> Provided material

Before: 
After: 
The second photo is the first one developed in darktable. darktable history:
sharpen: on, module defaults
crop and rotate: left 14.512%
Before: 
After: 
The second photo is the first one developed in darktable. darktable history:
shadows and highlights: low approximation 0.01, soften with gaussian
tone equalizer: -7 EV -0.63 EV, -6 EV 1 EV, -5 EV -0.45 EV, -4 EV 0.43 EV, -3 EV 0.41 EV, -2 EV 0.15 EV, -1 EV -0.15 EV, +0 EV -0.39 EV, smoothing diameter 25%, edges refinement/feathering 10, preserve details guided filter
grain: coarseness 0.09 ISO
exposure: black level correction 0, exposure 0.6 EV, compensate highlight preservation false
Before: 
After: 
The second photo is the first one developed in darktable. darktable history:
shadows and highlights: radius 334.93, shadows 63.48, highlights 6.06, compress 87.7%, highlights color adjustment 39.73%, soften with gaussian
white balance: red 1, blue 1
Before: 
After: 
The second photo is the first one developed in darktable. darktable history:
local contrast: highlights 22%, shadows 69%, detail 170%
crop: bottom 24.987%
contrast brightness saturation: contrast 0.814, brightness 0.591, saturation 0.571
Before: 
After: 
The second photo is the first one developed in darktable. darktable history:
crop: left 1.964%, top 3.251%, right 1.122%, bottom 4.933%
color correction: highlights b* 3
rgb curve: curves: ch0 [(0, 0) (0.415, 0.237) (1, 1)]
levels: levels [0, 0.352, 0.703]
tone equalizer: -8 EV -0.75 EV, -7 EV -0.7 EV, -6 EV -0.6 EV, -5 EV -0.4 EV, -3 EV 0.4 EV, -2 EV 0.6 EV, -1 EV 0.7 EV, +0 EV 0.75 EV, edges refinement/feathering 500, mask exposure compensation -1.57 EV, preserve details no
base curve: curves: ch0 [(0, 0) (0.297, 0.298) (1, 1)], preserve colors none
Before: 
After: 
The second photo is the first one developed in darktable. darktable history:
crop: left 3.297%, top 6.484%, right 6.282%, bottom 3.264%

> Task instructions
Please copy every line above word for word, from the first through the last.

> Result
Before: 
After: 
The second photo is the first one developed in darktable. darktable history:
sharpen: on, module defaults
crop and rotate: left 14.512%
Before: 
After: 
The second photo is the first one developed in darktable. darktable history:
shadows and highlights: low approximation 0.01, soften with gaussian
tone equalizer: -7 EV -0.63 EV, -6 EV 1 EV, -5 EV -0.45 EV, -4 EV 0.43 EV, -3 EV 0.41 EV, -2 EV 0.15 EV, -1 EV -0.15 EV, +0 EV -0.39 EV, smoothing diameter 25%, edges refinement/feathering 10, preserve details guided filter
grain: coarseness 0.09 ISO
exposure: black level correction 0, exposure 0.6 EV, compensate highlight preservation false
Before: 
After: 
The second photo is the first one developed in darktable. darktable history:
shadows and highlights: radius 334.93, shadows 63.48, highlights 6.06, compress 87.7%, highlights color adjustment 39.73%, soften with gaussian
white balance: red 1, blue 1
Before: 
After: 
The second photo is the first one developed in darktable. darktable history:
local contrast: highlights 22%, shadows 69%, detail 170%
crop: bottom 24.987%
contrast brightness saturation: contrast 0.814, brightness 0.591, saturation 0.571
Before: 
After: 
The second photo is the first one developed in darktable. darktable history:
crop: left 1.964%, top 3.251%, right 1.122%, bottom 4.933%
color correction: highlights b* 3
rgb curve: curves: ch0 [(0, 0) (0.415, 0.237) (1, 1)]
levels: levels [0, 0.352, 0.703]
tone equalizer: -8 EV -0.75 EV, -7 EV -0.7 EV, -6 EV -0.6 EV, -5 EV -0.4 EV, -3 EV 0.4 EV, -2 EV 0.6 EV, -1 EV 0.7 EV, +0 EV 0.75 EV, edges refinement/feathering 500, mask exposure compensation -1.57 EV, preserve details no
base curve: curves: ch0 [(0, 0) (0.297, 0.298) (1, 1)], preserve colors none
Before: 
After: 
The second photo is the first one developed in darktable. darktable history:
crop: left 3.297%, top 6.484%, right 6.282%, bottom 3.264%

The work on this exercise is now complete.